◆ Instructions for the task: An exact transcription of the entries is required, with none of the pictures carried over.

Start of Entries supplied

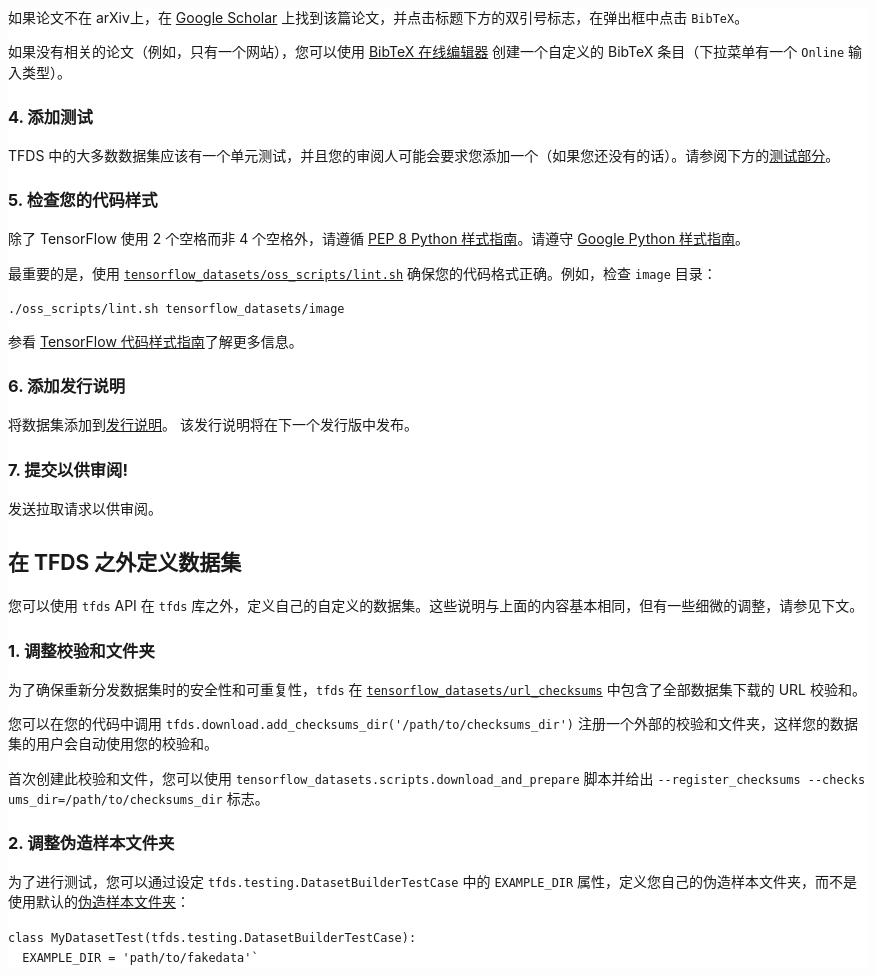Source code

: 如果论文不在 arXiv上，在 [Google Scholar](https://scholar.google.com) 上找到该篇论文，并点击标题下方的双引号标志，在弹出框中点击 `BibTeX`。

如果没有相关的论文（例如，只有一个网站），您可以使用 [BibTeX 在线编辑器](https://truben.no/latex/bibtex/) 创建一个自定义的 BibTeX 条目（下拉菜单有一个 `Online` 输入类型）。

### 4. 添加测试

TFDS 中的大多数数据集应该有一个单元测试，并且您的审阅人可能会要求您添加一个（如果您还没有的话）。请参阅下方的[测试部分](#测试-mydataset)。

### 5. 检查您的代码样式

除了 TensorFlow 使用 2 个空格而非 4 个空格外，请遵循 [PEP 8 Python 样式指南](https://www.python.org/dev/peps/pep-0008)。请遵守 [Google Python 样式指南](https://github.com/google/styleguide/blob/gh-pages/pyguide.md)。

最重要的是，使用 [`tensorflow_datasets/oss_scripts/lint.sh`](https://github.com/tensorflow/datasets/tree/master/tensorflow_datasets/oss_scripts/lint.sh) 确保您的代码格式正确。例如，检查 `image` 目录：

```sh
./oss_scripts/lint.sh tensorflow_datasets/image
```

参看 [TensorFlow 代码样式指南](https://tensorflow.google.cn/community/contribute/code_style)了解更多信息。

### 6. 添加发行说明

将数据集添加到[发行说明](https://github.com/tensorflow/datasets/tree/master/docs/release_notes.md)。
该发行说明将在下一个发行版中发布。

### 7. 提交以供审阅!

发送拉取请求以供审阅。


## 在 TFDS 之外定义数据集

您可以使用 `tfds` API 在 `tfds` 库之外，定义自己的自定义的数据集。这些说明与上面的内容基本相同，但有一些细微的调整，请参见下文。

### 1. 调整校验和文件夹

为了确保重新分发数据集时的安全性和可重复性，`tfds` 在 [`tensorflow_datasets/url_checksums`](https://github.com/tensorflow/datasets/tree/master/tensorflow_datasets/url_checksums) 中包含了全部数据集下载的 URL 校验和。

您可以在您的代码中调用 `tfds.download.add_checksums_dir('/path/to/checksums_dir')` 注册一个外部的校验和文件夹，这样您的数据集的用户会自动使用您的校验和。

首次创建此校验和文件，您可以使用 `tensorflow_datasets.scripts.download_and_prepare` 脚本并给出 `--register_checksums --checksums_dir=/path/to/checksums_dir` 标志。

### 2. 调整伪造样本文件夹

为了进行测试，您可以通过设定 `tfds.testing.DatasetBuilderTestCase` 中的 `EXAMPLE_DIR` 属性，定义您自己的伪造样本文件夹，而不是使用默认的[伪造样本文件夹](https://github.com/tensorflow/datasets/tree/master/tensorflow_datasets/testing/test_data/fake_examples)：

```
class MyDatasetTest(tfds.testing.DatasetBuilderTestCase):
  EXAMPLE_DIR = 'path/to/fakedata'`
```

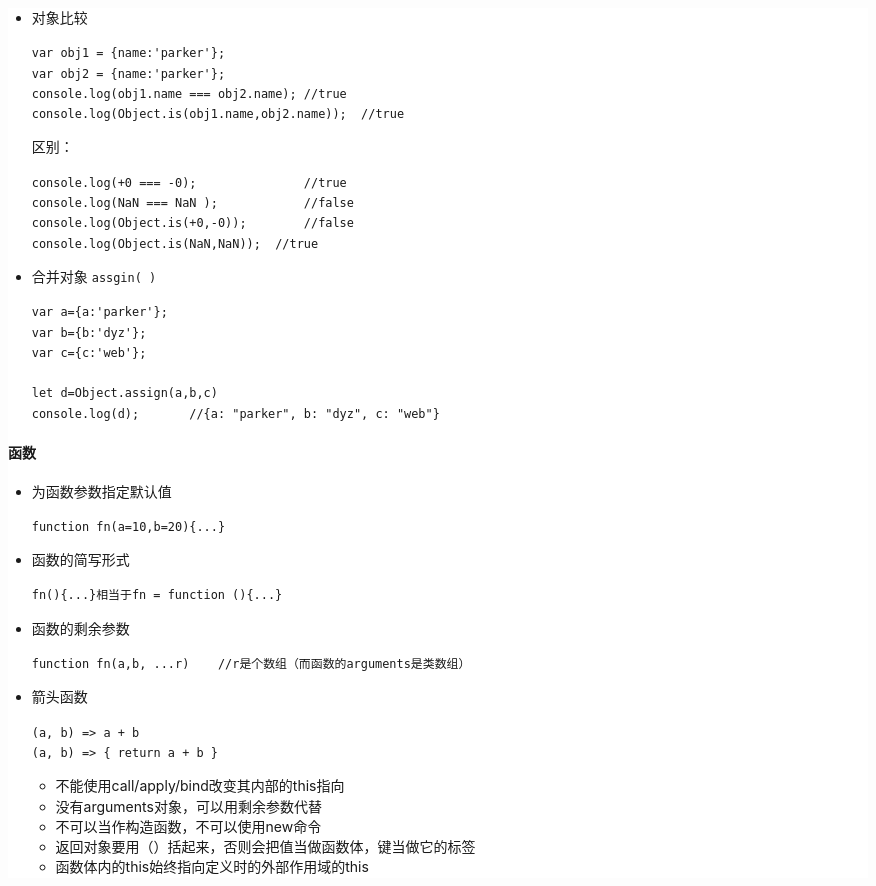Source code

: - 对象比较

  ```
  var obj1 = {name:'parker'};
  var obj2 = {name:'parker'};
  console.log(obj1.name === obj2.name);	//true
  console.log(Object.is(obj1.name,obj2.name));	//true
  ```

  区别：

  ```
  console.log(+0 === -0);				//true
  console.log(NaN === NaN ); 			//false
  console.log(Object.is(+0,-0)); 		//false
  console.log(Object.is(NaN,NaN)); 	//true
  ```

- 合并对象 `assgin( )`

  ```
  var a={a:'parker'};
  var b={b:'dyz'};
  var c={c:'web'};
   
  let d=Object.assign(a,b,c)
  console.log(d);		//{a: "parker", b: "dyz", c: "web"}
  ```

#### 函数

- 为函数参数指定默认值

  ```
  function fn(a=10,b=20){...}
  ```

- 函数的简写形式

  ```
  fn(){...}相当于fn = function (){...}
  ```

- 函数的剩余参数

  ```
  function fn(a,b, ...r)	//r是个数组（而函数的arguments是类数组）
  ```

- 箭头函数

  ```
  (a, b) => a + b
  (a, b) => { return a + b }
  ```

  - 不能使用call/apply/bind改变其内部的this指向
  - 没有arguments对象，可以用剩余参数代替
  - 不可以当作构造函数，不可以使用new命令
  - 返回对象要用（）括起来，否则会把值当做函数体，键当做它的标签
  - 函数体内的this始终指向定义时的外部作用域的this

End of Entries supplied

◆ Solution to this problem:
Source code

: 如果论文不在 arXiv上，在 [Google Scholar](https://scholar.google.com) 上找到该篇论文，并点击标题下方的双引号标志，在弹出框中点击 `BibTeX`。

如果没有相关的论文（例如，只有一个网站），您可以使用 [BibTeX 在线编辑器](https://truben.no/latex/bibtex/) 创建一个自定义的 BibTeX 条目（下拉菜单有一个 `Online` 输入类型）。

### 4. 添加测试

TFDS 中的大多数数据集应该有一个单元测试，并且您的审阅人可能会要求您添加一个（如果您还没有的话）。请参阅下方的[测试部分](#测试-mydataset)。

### 5. 检查您的代码样式

除了 TensorFlow 使用 2 个空格而非 4 个空格外，请遵循 [PEP 8 Python 样式指南](https://www.python.org/dev/peps/pep-0008)。请遵守 [Google Python 样式指南](https://github.com/google/styleguide/blob/gh-pages/pyguide.md)。

最重要的是，使用 [`tensorflow_datasets/oss_scripts/lint.sh`](https://github.com/tensorflow/datasets/tree/master/tensorflow_datasets/oss_scripts/lint.sh) 确保您的代码格式正确。例如，检查 `image` 目录：

```sh
./oss_scripts/lint.sh tensorflow_datasets/image
```

参看 [TensorFlow 代码样式指南](https://tensorflow.google.cn/community/contribute/code_style)了解更多信息。

### 6. 添加发行说明

将数据集添加到[发行说明](https://github.com/tensorflow/datasets/tree/master/docs/release_notes.md)。
该发行说明将在下一个发行版中发布。

### 7. 提交以供审阅!

发送拉取请求以供审阅。


## 在 TFDS 之外定义数据集

您可以使用 `tfds` API 在 `tfds` 库之外，定义自己的自定义的数据集。这些说明与上面的内容基本相同，但有一些细微的调整，请参见下文。

### 1. 调整校验和文件夹

为了确保重新分发数据集时的安全性和可重复性，`tfds` 在 [`tensorflow_datasets/url_checksums`](https://github.com/tensorflow/datasets/tree/master/tensorflow_datasets/url_checksums) 中包含了全部数据集下载的 URL 校验和。

您可以在您的代码中调用 `tfds.download.add_checksums_dir('/path/to/checksums_dir')` 注册一个外部的校验和文件夹，这样您的数据集的用户会自动使用您的校验和。

首次创建此校验和文件，您可以使用 `tensorflow_datasets.scripts.download_and_prepare` 脚本并给出 `--register_checksums --checksums_dir=/path/to/checksums_dir` 标志。

### 2. 调整伪造样本文件夹

为了进行测试，您可以通过设定 `tfds.testing.DatasetBuilderTestCase` 中的 `EXAMPLE_DIR` 属性，定义您自己的伪造样本文件夹，而不是使用默认的[伪造样本文件夹](https://github.com/tensorflow/datasets/tree/master/tensorflow_datasets/testing/test_data/fake_examples)：

```
class MyDatasetTest(tfds.testing.DatasetBuilderTestCase):
  EXAMPLE_DIR = 'path/to/fakedata'`
```

Source code

: - 对象比较

  ```
  var obj1 = {name:'parker'};
  var obj2 = {name:'parker'};
  console.log(obj1.name === obj2.name);	//true
  console.log(Object.is(obj1.name,obj2.name));	//true
  ```

  区别：

  ```
  console.log(+0 === -0);				//true
  console.log(NaN === NaN ); 			//false
  console.log(Object.is(+0,-0)); 		//false
  console.log(Object.is(NaN,NaN)); 	//true
  ```

- 合并对象 `assgin( )`

  ```
  var a={a:'parker'};
  var b={b:'dyz'};
  var c={c:'web'};
   
  let d=Object.assign(a,b,c)
  console.log(d);		//{a: "parker", b: "dyz", c: "web"}
  ```

#### 函数

- 为函数参数指定默认值

  ```
  function fn(a=10,b=20){...}
  ```

- 函数的简写形式

  ```
  fn(){...}相当于fn = function (){...}
  ```

- 函数的剩余参数

  ```
  function fn(a,b, ...r)	//r是个数组（而函数的arguments是类数组）
  ```

- 箭头函数

  ```
  (a, b) => a + b
  (a, b) => { return a + b }
  ```

  - 不能使用call/apply/bind改变其内部的this指向
  - 没有arguments对象，可以用剩余参数代替
  - 不可以当作构造函数，不可以使用new命令
  - 返回对象要用（）括起来，否则会把值当做函数体，键当做它的标签
  - 函数体内的this始终指向定义时的外部作用域的this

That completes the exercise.